Excerpted passage below:

Lists the data matrix in abbreviated form.
Options
GROUPS = factor |
Defines groupings of the units; used to split the printed table at appropriate places and to label the groups; default * |
---|---|
UNITS = text or variate |
Names for the rows (i.e. units) of the table; default * |
Parameters
DATA = variates or factors |
The data variables |
---|---|
TEST = string tokens |
Test type, defining how each variable is treated in the calculation of the similarity between each unit (simplematching , jaccard , russellrao , dice , antidice , sneathsokal , rogerstanimoto , cityblock , manhattan , ecological , euclidean , pythagorean , minkowski , divergence , canberra , braycurtis , soergel ); default * ignores that variable |
RANGE = scalars |
Range of possible values of each variable; if omitted, the observed range is taken |
Description
HLIST
lists the values of the data matrix in a condensed form, either in their original order or, more usefully, in the order determined by a cluster analysis (see HCLUSTER
). This representation can be very helpful for revealing patterns in the data, associated with clusters, or for an initial scan of the data to pick out interesting features of the variables.
The DATA
parameter specifies a list of variates or factors, all of which must be of the same length. The TEST
parameter specifies a list of strings, one for each variate or factor in the DATA
parameter list, to define the “type” of each one. This is similar to the TEST
parameter used in FSIMILARITY
to determine how differences in variate or factor values for each unit contribute to the overall similarity between units. However, HLIST
distinguishes only between qualitative variables (factors or variates with settings simplematching - rogerstanimoto
) and quantitative variables (variates with other settings). The values of qualitative variates are printed directly. If the range of a quantitative variate is greater than 10, the printed values are scaled to lie in the range 0 to 10. This scaling is done by subtracting the minimum value, dividing by the range and then multiplying by 10. If the range is less than 10, the values are printed unscaled; so quantitative variates with values that are all less than 1 will appear as 0 in the abbreviated table. The values are printed with no decimal places, and in a field-width of 3.

End of Excerpted passage.
Data below:

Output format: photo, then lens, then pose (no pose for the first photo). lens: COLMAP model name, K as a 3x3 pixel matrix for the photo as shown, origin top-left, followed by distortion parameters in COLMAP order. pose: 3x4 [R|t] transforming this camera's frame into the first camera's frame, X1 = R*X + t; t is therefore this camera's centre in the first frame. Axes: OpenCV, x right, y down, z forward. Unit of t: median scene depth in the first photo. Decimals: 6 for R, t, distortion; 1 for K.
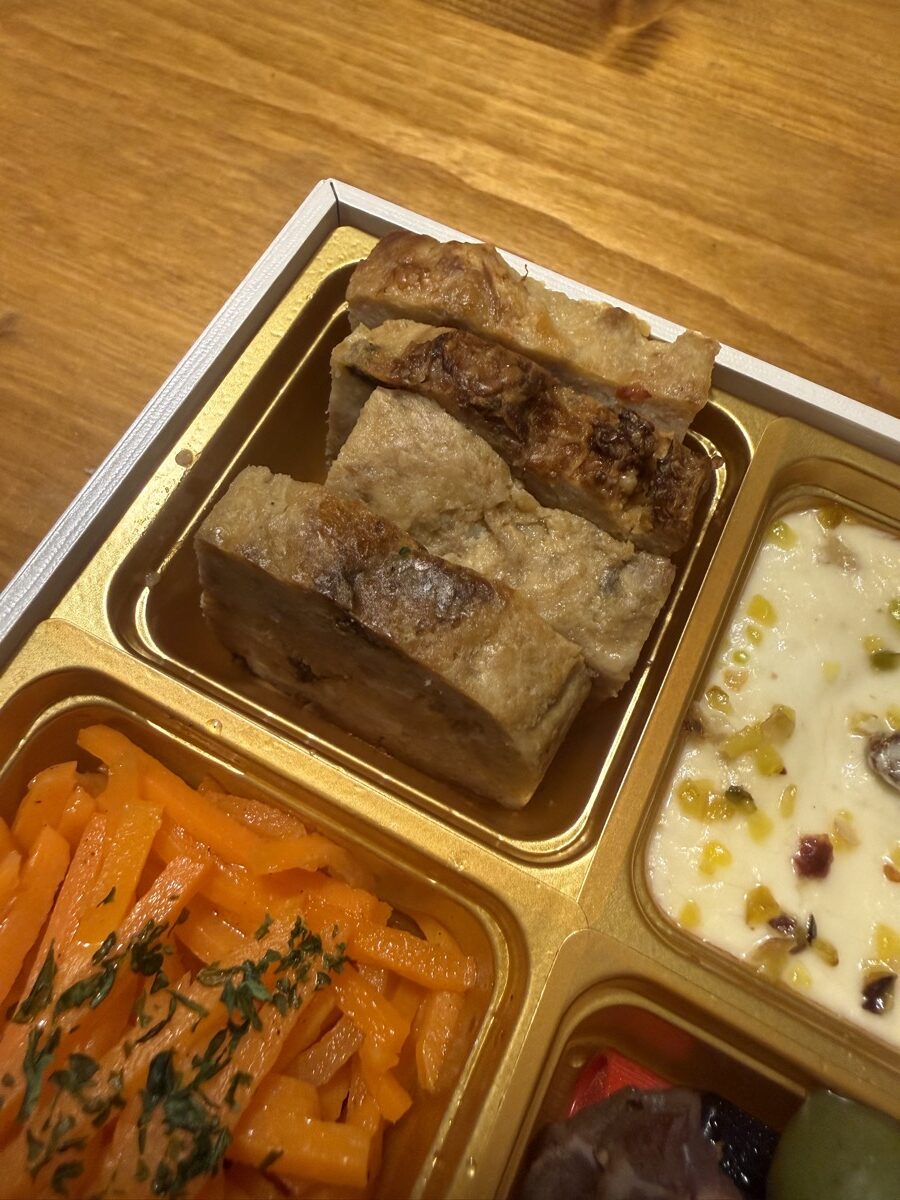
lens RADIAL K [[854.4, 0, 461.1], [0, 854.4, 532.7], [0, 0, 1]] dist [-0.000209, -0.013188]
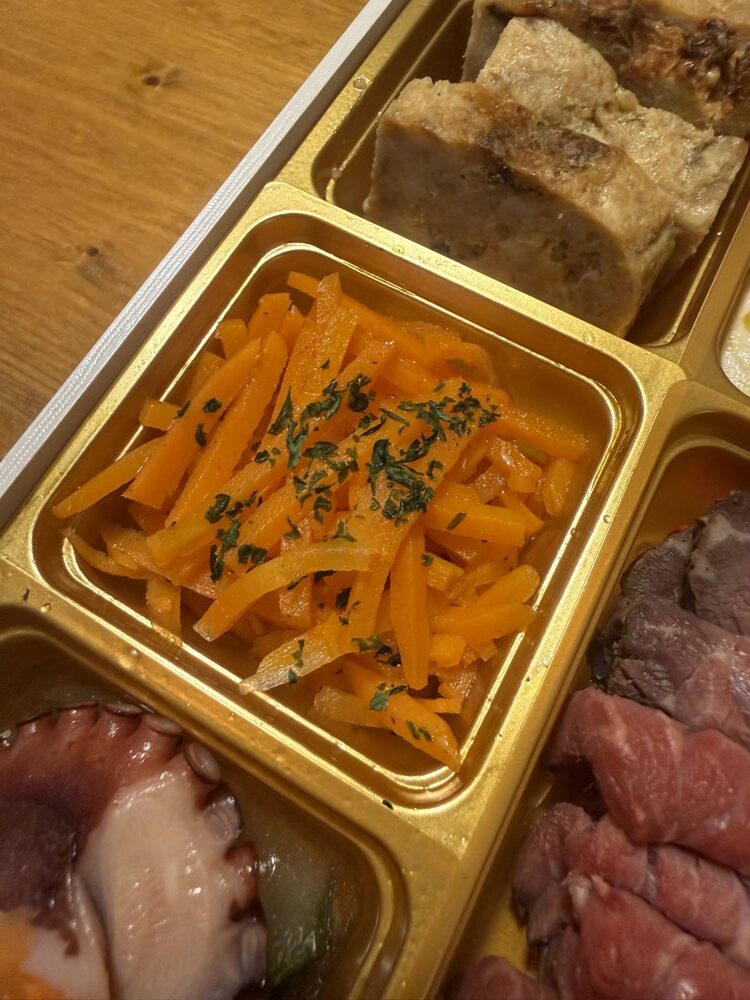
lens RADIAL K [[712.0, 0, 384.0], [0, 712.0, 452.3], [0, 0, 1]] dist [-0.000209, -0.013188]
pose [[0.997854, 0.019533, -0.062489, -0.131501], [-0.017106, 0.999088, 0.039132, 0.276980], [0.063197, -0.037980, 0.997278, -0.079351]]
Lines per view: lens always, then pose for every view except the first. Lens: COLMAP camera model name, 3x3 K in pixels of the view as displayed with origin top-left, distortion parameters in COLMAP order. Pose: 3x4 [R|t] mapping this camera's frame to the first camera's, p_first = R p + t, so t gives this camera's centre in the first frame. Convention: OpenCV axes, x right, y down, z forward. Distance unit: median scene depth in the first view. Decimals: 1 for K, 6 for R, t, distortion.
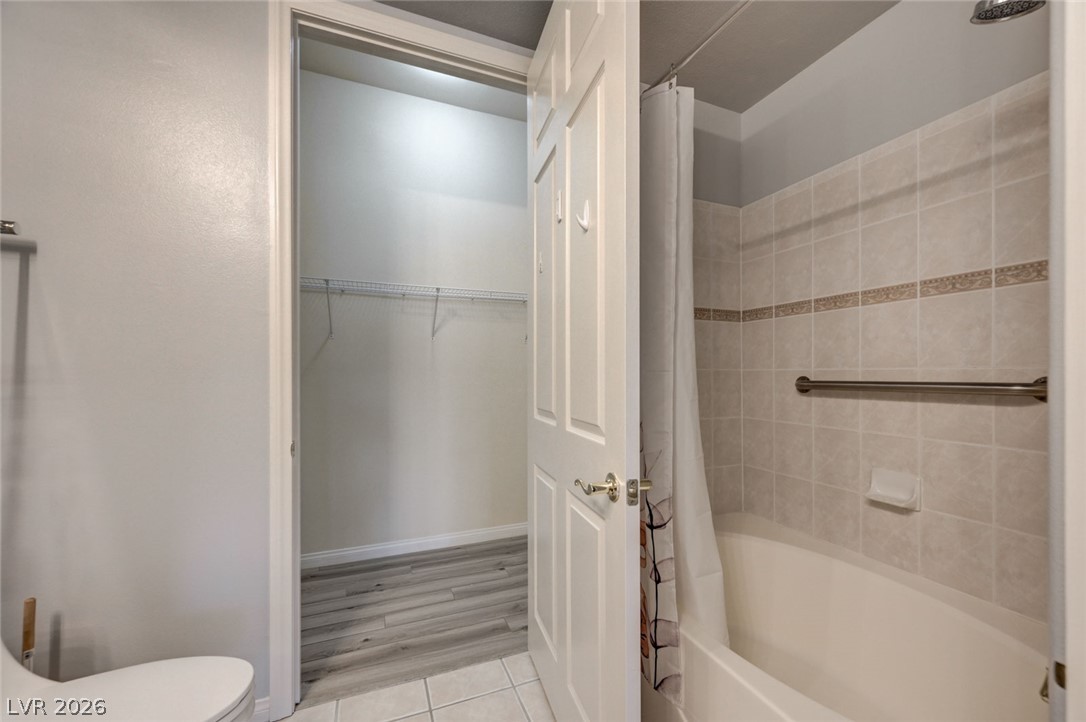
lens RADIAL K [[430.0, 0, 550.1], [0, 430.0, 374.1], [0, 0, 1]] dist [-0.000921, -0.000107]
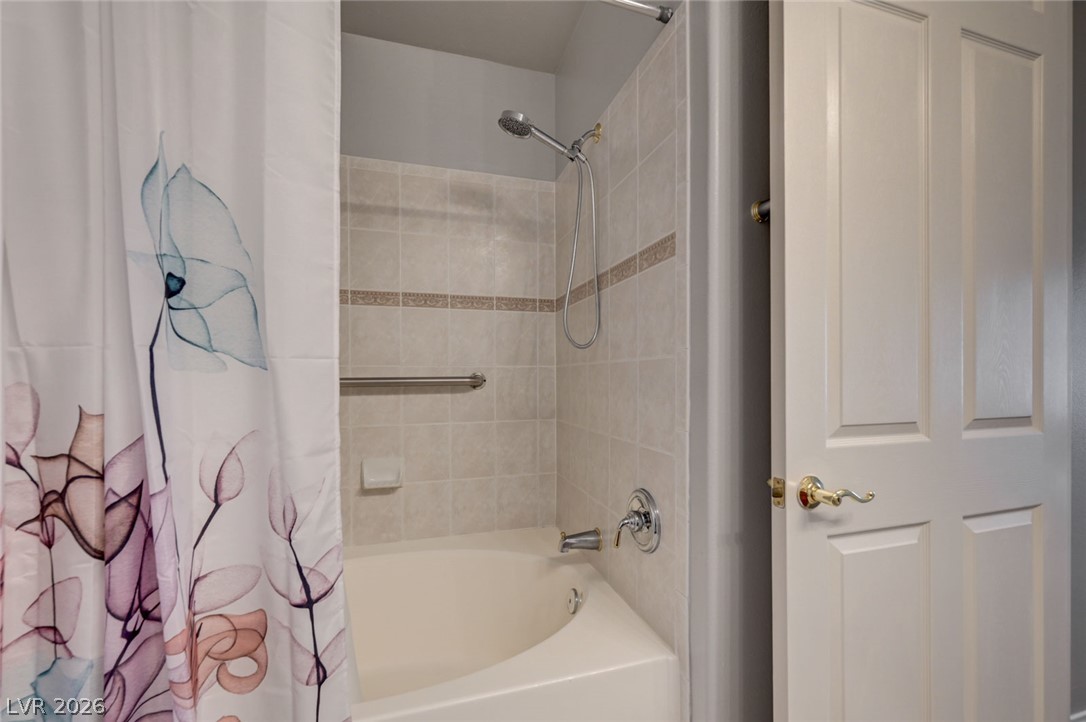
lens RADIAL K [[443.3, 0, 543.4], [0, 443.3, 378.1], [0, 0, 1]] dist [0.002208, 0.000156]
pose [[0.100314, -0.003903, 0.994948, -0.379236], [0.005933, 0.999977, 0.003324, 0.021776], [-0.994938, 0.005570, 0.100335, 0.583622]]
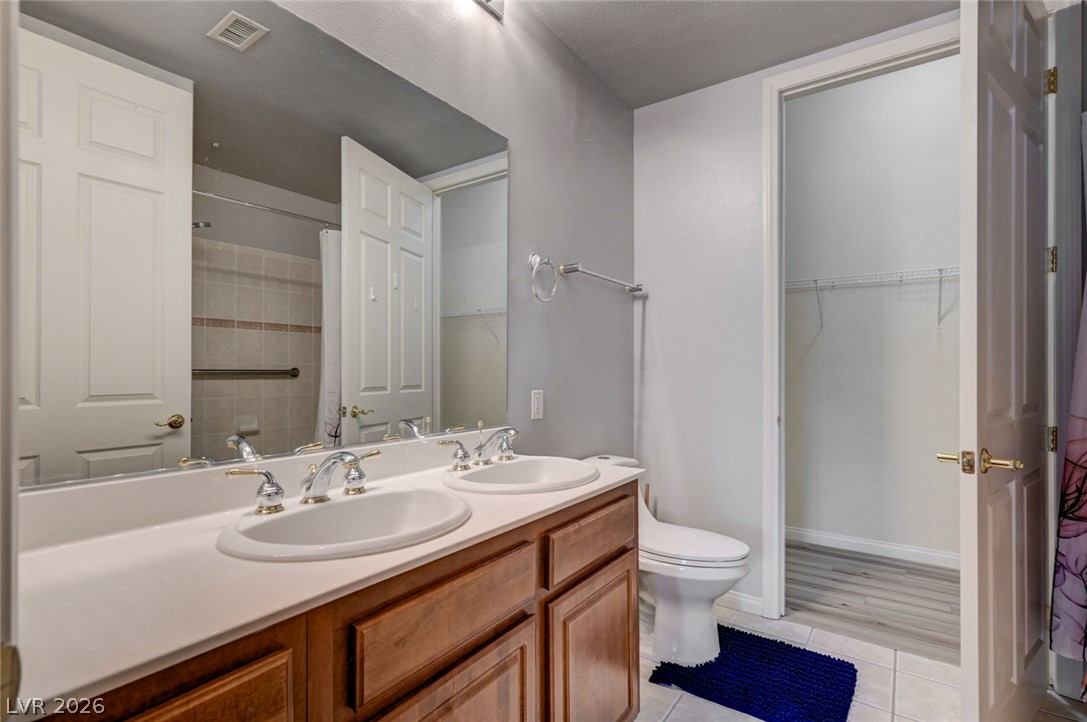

End of Data.

» Task set:
**A)** Name every option and parameter that the HLIST documentation defines.
**B)** According to the HLIST documentation, how are the values of a quantitative variate scaled when its range is greater than 10?

» Results for each task:
**A)** GROUPS, UNITS, DATA, TEST, RANGE

**B)** The minimum value is subtracted, the result is divided by the range, and then it is multiplied by 10, so the values lie in the range 0 to 10.